Saturday, November 1, 2014

Laws that Apply to Teachers


Probationary Status, Due Process, and Other Laws that Apply to Teachers

In Colorado, a teacher is probationary during the first three years of employment by a public school district. As a probationary teacher, you are entitled to a one-year employment contract and to be paid according to the district’s salary schedule for your years of experience and education. Probationary teachers cannot be dismissed during the one-year contract unless the district follows the dismissal process in state law. However, probationary teacher contracts can be nonrenewed at the end of the year IF the teacher gets a written notice from the district (not just from your principal) BEFORE June 1 of the district’s intent to nonrenew and IF the school board votes in public session to nonrenew the teacher’s contract.

Your contract cannot be nonrenewed for retaliation of your First Amendment rights, such as speaking out in public or joining our Association, or for discriminatory reasons, e.g., race, gender, religion, age, disability. If your contract is nonrenewed, you can submit a written request to the superintendent for the reasons and these must be provided in writing. You can and should apply for unemployment benefits as soon as the school year ends. And you should not resign in lieu of nonrenewal as this may make you ineligible for unemployment benefits.

Once reemployed for the fourth consecutive year in the same district, you are nonprobationary. Time you accrued in the district on probationary status counts toward attainment of nonprobationary status if you have a Colorado teaching license; work full time and continuously with no breaks in service (illness and approved leaves aren’t breaks).

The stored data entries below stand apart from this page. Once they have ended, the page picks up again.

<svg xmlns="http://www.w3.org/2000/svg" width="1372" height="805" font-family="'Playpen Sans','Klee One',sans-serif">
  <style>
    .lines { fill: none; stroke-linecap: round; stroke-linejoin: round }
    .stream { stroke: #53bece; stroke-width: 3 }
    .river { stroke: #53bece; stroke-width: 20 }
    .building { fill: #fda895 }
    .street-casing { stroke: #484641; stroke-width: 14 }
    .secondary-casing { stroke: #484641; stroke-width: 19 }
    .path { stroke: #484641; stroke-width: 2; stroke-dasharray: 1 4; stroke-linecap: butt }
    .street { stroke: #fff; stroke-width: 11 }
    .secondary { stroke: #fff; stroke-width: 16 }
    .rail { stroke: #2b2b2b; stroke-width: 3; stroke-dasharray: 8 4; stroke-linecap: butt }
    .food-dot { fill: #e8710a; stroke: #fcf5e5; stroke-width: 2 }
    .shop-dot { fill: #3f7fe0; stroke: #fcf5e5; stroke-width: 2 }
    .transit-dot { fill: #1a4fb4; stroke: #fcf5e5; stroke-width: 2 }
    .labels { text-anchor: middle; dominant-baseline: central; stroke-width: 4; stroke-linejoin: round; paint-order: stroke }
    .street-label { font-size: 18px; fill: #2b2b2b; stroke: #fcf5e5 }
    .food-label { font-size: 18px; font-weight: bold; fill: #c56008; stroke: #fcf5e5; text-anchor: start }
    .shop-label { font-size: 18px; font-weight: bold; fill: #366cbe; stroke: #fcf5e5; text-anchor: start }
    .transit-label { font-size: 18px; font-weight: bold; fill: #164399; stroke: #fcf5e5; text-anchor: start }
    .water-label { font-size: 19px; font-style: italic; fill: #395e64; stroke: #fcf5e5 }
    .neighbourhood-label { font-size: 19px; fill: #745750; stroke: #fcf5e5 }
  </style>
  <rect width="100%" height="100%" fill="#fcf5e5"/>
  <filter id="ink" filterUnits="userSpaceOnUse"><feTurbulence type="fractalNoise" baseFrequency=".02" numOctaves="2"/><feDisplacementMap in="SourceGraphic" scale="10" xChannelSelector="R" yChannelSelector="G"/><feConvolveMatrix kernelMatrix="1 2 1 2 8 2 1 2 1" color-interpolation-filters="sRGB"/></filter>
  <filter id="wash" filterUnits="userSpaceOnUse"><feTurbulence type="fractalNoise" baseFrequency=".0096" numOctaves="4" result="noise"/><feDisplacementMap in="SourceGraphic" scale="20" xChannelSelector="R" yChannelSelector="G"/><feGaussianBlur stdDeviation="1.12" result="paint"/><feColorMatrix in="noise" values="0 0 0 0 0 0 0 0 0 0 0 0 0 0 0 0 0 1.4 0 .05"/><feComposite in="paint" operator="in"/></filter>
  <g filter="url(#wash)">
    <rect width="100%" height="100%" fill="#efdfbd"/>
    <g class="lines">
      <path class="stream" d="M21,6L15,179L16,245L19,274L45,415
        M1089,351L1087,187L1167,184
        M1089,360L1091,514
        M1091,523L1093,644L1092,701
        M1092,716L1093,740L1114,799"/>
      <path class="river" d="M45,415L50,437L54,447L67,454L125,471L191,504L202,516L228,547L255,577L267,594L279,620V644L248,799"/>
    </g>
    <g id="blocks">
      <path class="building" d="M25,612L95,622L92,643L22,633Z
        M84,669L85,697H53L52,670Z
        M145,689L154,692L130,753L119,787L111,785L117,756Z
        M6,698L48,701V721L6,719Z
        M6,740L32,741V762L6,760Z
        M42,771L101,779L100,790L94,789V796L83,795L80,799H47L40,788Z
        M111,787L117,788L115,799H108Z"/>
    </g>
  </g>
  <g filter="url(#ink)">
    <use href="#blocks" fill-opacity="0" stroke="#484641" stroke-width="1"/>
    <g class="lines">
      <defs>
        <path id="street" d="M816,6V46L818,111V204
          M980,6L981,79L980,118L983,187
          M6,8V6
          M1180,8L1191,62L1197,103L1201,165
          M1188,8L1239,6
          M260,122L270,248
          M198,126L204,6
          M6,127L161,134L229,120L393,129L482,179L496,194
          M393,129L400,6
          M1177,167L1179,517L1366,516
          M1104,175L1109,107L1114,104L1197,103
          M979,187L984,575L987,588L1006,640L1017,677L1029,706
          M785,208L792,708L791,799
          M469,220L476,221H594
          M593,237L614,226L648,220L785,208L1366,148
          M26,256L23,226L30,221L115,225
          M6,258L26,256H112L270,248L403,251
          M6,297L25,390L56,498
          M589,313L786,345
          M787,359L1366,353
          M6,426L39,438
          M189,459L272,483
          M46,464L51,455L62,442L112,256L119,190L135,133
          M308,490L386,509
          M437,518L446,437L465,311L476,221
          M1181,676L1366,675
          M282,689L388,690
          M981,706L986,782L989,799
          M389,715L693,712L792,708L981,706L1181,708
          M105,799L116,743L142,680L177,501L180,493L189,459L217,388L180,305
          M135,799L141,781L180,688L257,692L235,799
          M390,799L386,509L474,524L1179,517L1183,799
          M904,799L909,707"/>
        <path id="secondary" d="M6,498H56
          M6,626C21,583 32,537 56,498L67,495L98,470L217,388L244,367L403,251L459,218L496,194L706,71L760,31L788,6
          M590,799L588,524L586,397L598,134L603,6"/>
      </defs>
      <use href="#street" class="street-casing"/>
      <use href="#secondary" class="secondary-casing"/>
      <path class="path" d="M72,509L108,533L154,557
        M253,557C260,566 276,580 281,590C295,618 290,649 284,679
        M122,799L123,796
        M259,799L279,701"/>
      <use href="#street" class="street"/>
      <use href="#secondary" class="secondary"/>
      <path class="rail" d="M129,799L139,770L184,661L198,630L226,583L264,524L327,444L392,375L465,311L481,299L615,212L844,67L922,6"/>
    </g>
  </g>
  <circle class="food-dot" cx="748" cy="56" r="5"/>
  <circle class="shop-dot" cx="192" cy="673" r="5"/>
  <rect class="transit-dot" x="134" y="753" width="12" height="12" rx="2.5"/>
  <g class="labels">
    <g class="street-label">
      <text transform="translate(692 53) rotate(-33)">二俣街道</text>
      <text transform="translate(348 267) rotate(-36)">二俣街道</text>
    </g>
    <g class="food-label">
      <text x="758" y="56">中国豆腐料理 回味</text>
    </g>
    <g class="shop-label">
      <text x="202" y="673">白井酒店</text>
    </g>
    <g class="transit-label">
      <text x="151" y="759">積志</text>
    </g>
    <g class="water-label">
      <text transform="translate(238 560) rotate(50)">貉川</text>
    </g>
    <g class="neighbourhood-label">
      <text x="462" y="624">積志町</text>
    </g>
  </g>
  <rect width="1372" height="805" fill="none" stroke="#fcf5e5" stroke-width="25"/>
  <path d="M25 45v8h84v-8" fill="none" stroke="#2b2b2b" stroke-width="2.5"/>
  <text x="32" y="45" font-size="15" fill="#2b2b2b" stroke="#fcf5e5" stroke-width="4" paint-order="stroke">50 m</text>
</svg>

Once you are nonprobationary, Colorado’s Teacher Employment, Compensation and Dismissal Act covers your employment. You can’t be dismissed under this law unless the district can prove one of several grounds: incompetency, neglect of duty, immorality, unsatisfactory performance, insubordination, a felony conviction, or other good and just cause.

Under this law, there is a hearing process with written charges, administrative leave with pay, the right to representation, and other guarantees. The neutral hearing officer’s recommendation for dismissal or retention is not binding on the district; if you are dismissed, you can appeal through the courts.

Some people say you have “tenure” after your third year on probationary status. But, in fact, you have due process under state law and the right to a fair dismissal. Generally, none of these legal protections cover teachers in public charter schools.

Resigning?
If you want to resign your teaching contract, you must give at least 30 days written notice before the start of the new school year. Failure to do so allows the district to withhold part of your pay.

FMLA, ADA: Federal laws that cover teachers
The Family Medical Leave Act (FMLA) requires an employer to provide employees with up to 12 weeks of leave to care for their families or themselves without losing their jobs. You can use this leave for birth, adoption, or foster care; to care for your child, spouse, or parent with a serious health condition; to recuperate from your own serious illness or health condition.

The Americans with Disabilities Act (ADA) makes public places accessible to the disabled and prohibits discrimination in employment due to one’s disability. School districts are covered by the ADA, but state agencies/schools are not.